In MacGregor v Police, Debelle J observed:[35]
The criminal law exists for the protection of the public and the protection of the public must remain the first concern of the court. But public concern about crime should not displace the fundamental concepts of justice and mercy which should animate criminal tribunals of civilised nations. Whilst the protection of the public is the first concern of the courts, if, consistently with that, the courts can, in their compassion, assist another human being to avoid making ruin of his life, they ought to do so. These observations will immediately be recognised as those made by King CJ in Yardley v Betts (1979) 22 SASR 108 at 112-113. Many years earlier, like observations had been made by Napier CJ in Webb v O’Sullivan [1952] SASR 65 at 66 where his Honour said:
The courts should endeavour to make the punishment fit the crime, and the circumstances of the offender, as earlier as may be. Our first concern is the protection of the public, but, subject to that, the court should lean towards mercy. We ought not to award the maximum which the offender will warrant, but rather the minimum which is consistent with the due regard for the public interest.
In refusing to accede to the submission that convictions should not be recorded, the magistrate has, I think, failed to have sufficient regard — or, indeed, any regard — to the circumstances of this offender and to consider whether, in all of the circumstances, a merciful approach towards him would, notwithstanding the seriousness of the offence and his offending, justify the course which he was asked to take. …

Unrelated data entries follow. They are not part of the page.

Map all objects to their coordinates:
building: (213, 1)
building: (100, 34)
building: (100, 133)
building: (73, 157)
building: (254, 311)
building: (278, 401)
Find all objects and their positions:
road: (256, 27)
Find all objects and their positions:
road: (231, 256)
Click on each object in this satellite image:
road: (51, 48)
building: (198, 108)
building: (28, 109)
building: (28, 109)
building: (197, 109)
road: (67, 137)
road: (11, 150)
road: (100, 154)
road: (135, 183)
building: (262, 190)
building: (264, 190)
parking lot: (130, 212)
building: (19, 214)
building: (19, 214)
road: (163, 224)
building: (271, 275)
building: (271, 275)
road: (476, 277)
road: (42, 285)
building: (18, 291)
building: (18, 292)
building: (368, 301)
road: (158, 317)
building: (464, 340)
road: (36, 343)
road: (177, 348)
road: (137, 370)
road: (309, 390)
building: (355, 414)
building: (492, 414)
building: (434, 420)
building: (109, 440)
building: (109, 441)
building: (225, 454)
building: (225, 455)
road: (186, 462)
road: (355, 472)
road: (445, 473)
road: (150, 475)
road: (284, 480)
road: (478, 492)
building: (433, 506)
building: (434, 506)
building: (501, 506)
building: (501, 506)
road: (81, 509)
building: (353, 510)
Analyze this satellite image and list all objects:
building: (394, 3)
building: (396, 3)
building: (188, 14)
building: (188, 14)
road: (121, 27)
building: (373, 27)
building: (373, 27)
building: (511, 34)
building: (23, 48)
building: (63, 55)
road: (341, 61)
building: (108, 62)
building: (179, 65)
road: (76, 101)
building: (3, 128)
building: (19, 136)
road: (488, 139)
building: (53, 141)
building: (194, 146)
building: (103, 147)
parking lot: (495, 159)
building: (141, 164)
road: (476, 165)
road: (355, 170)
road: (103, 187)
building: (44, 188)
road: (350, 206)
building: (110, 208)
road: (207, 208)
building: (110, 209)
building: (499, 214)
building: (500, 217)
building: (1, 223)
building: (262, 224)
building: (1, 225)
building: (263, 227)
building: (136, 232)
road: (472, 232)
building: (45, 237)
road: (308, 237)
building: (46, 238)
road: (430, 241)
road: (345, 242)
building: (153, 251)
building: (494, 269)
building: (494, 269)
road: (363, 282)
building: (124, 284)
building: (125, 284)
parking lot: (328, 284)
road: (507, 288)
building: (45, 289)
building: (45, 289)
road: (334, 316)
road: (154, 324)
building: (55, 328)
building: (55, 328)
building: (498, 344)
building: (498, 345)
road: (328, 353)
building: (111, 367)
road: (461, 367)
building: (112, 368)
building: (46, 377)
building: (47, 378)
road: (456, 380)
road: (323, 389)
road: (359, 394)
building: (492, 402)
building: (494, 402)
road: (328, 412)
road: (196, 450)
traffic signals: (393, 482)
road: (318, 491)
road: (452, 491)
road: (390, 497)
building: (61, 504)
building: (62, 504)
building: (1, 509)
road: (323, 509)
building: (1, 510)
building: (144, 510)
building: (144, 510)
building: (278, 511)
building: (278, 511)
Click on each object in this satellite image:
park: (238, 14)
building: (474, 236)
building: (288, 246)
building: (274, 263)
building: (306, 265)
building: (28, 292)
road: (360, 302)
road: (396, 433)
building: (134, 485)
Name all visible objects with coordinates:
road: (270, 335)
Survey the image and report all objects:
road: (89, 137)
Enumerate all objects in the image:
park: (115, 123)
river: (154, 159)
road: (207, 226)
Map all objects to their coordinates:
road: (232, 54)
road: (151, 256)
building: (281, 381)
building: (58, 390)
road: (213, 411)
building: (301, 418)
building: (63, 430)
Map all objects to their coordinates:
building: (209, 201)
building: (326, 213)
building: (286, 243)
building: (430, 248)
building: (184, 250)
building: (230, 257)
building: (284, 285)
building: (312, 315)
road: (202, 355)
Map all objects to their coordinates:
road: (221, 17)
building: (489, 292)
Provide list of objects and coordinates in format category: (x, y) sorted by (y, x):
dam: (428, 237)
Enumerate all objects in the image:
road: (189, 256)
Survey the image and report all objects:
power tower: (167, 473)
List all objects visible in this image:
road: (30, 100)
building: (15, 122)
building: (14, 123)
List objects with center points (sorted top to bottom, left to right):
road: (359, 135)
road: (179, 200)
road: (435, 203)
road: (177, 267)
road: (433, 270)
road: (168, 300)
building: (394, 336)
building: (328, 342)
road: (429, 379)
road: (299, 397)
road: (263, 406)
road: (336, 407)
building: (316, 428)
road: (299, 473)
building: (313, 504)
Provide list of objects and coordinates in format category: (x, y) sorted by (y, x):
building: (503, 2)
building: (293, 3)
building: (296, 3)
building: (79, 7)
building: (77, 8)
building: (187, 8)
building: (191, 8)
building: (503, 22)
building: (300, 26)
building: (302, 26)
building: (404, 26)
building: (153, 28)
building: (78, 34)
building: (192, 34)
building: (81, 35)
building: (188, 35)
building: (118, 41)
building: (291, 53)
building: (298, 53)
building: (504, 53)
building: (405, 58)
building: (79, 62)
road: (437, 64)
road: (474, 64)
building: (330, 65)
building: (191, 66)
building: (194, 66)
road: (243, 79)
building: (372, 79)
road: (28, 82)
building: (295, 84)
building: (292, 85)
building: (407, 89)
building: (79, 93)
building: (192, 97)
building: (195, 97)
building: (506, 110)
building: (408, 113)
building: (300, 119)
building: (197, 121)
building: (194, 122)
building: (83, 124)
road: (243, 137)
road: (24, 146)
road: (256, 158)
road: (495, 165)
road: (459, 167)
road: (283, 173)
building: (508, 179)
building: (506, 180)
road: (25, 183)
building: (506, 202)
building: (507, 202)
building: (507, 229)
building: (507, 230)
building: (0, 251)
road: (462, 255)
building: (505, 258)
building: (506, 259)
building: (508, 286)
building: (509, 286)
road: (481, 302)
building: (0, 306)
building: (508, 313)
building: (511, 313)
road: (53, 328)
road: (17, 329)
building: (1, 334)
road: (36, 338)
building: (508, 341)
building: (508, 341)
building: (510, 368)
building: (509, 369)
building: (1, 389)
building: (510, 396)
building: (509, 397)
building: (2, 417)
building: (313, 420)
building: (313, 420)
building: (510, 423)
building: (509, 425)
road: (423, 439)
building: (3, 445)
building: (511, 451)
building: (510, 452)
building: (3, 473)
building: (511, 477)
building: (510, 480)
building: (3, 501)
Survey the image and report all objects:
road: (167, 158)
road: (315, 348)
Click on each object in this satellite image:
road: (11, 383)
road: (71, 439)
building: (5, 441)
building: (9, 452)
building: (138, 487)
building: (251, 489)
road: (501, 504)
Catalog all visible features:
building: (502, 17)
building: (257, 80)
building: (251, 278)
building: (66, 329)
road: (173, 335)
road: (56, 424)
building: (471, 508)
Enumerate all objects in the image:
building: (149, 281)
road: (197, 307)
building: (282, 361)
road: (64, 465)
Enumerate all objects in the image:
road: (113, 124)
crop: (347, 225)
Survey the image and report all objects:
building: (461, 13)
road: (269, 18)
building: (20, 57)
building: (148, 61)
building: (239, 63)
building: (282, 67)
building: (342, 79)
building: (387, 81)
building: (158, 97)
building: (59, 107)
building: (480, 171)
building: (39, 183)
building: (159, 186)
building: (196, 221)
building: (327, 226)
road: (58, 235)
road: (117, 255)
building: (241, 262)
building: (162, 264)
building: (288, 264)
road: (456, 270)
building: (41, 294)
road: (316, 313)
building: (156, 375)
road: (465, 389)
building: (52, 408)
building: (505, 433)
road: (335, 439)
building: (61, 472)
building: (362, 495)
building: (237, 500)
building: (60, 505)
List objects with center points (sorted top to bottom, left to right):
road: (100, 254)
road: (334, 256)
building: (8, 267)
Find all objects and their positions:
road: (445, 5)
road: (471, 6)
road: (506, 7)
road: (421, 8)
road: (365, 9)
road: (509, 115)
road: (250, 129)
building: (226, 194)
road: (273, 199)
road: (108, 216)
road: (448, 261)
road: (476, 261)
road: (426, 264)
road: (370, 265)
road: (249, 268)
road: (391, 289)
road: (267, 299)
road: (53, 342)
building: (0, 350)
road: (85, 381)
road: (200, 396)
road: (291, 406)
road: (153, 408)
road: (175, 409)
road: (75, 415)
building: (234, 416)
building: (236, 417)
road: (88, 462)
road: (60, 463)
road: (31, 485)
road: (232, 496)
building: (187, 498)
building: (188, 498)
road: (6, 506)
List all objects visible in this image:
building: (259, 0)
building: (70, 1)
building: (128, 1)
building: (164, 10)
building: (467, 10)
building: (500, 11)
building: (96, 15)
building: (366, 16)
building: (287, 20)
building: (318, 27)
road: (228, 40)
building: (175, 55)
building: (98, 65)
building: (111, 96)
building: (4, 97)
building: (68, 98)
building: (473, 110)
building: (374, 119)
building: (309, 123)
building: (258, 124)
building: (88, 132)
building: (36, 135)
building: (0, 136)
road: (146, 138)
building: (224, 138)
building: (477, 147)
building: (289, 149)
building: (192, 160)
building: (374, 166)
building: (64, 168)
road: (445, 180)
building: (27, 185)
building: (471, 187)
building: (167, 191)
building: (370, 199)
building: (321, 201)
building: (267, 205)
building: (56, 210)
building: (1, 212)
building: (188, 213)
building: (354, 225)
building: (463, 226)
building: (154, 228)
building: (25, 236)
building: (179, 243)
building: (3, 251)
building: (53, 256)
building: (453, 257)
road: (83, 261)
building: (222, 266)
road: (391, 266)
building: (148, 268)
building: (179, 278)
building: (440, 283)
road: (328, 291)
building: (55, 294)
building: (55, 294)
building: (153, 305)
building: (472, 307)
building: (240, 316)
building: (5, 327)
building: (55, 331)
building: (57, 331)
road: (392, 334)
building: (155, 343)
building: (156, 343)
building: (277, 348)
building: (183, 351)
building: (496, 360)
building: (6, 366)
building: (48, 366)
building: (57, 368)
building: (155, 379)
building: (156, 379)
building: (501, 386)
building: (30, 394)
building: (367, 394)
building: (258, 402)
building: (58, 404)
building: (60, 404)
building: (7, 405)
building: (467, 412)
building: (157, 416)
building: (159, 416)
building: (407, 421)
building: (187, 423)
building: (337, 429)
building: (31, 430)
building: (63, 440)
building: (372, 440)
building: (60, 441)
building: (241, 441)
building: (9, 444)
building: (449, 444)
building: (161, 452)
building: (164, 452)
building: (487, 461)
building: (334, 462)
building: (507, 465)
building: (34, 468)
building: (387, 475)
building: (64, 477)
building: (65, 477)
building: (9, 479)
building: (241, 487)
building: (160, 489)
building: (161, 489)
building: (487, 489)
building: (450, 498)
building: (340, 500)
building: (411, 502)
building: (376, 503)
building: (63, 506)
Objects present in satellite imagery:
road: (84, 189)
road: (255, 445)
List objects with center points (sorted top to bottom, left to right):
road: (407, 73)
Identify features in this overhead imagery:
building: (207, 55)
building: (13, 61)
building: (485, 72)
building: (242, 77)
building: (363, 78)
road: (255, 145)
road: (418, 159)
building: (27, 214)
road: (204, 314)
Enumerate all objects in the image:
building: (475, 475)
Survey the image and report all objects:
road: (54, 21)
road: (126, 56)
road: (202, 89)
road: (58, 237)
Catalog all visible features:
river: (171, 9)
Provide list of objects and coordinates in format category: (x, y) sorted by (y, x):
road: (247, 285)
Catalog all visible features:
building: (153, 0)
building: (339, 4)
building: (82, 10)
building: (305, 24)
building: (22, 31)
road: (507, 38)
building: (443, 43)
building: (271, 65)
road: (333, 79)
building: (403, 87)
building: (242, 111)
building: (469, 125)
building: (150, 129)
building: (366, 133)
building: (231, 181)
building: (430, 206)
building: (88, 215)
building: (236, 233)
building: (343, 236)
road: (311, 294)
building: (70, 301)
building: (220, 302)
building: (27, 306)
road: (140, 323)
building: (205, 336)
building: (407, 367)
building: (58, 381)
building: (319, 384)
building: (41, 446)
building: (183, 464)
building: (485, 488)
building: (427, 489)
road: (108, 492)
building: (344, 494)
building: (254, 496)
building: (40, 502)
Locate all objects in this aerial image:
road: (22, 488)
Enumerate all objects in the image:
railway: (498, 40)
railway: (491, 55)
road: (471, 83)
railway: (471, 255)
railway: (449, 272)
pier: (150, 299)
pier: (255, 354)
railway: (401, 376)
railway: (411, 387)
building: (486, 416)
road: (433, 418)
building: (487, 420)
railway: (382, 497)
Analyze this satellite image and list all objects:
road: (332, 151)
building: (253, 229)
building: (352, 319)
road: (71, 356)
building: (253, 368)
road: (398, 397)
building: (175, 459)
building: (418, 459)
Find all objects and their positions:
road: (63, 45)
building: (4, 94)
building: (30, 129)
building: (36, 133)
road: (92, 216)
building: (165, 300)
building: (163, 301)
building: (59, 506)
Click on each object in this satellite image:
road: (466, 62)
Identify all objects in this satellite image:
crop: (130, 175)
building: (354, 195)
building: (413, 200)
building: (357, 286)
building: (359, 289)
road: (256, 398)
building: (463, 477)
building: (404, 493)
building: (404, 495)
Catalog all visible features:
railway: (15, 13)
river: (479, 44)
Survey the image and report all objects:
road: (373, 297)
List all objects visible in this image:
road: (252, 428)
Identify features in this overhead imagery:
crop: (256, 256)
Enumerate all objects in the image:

[35] (1995) 66 SASR 269 at 272-273.
Taking into account all of those matters relevant under s 24(a) and (b) of the Sentencing Act, I have come to the view that the Magistrate erred in her discretion to not decline to record a conviction. Whilst no specific error can be pointed to, the end result is such that the Magistrate must have placed undue weight on those matters in favour of recording a conviction. It may be that the bar was set very high by requiring supporting evidence for the submissions made by the appellant’s counsel or looking for the establishment of “inevitable” consequences to the appellant as the result of recording a condition. Regardless, given the good character of the appellant and the circumstances of the offence, the recording of a conviction is likely to have a disproportionate detrimental impact to various aspects of his life. Further, there is now evidence before me that was not before the Magistrate that lends strong support to the submissions made on the appellant’s behalf about the impact that a conviction will have on his defence security clearance.
Orders
I order as follows:
1.The appeal against conviction is dismissed.
2.The appeal against sentence is allowed. I vary the sentence such that no conviction is recorded.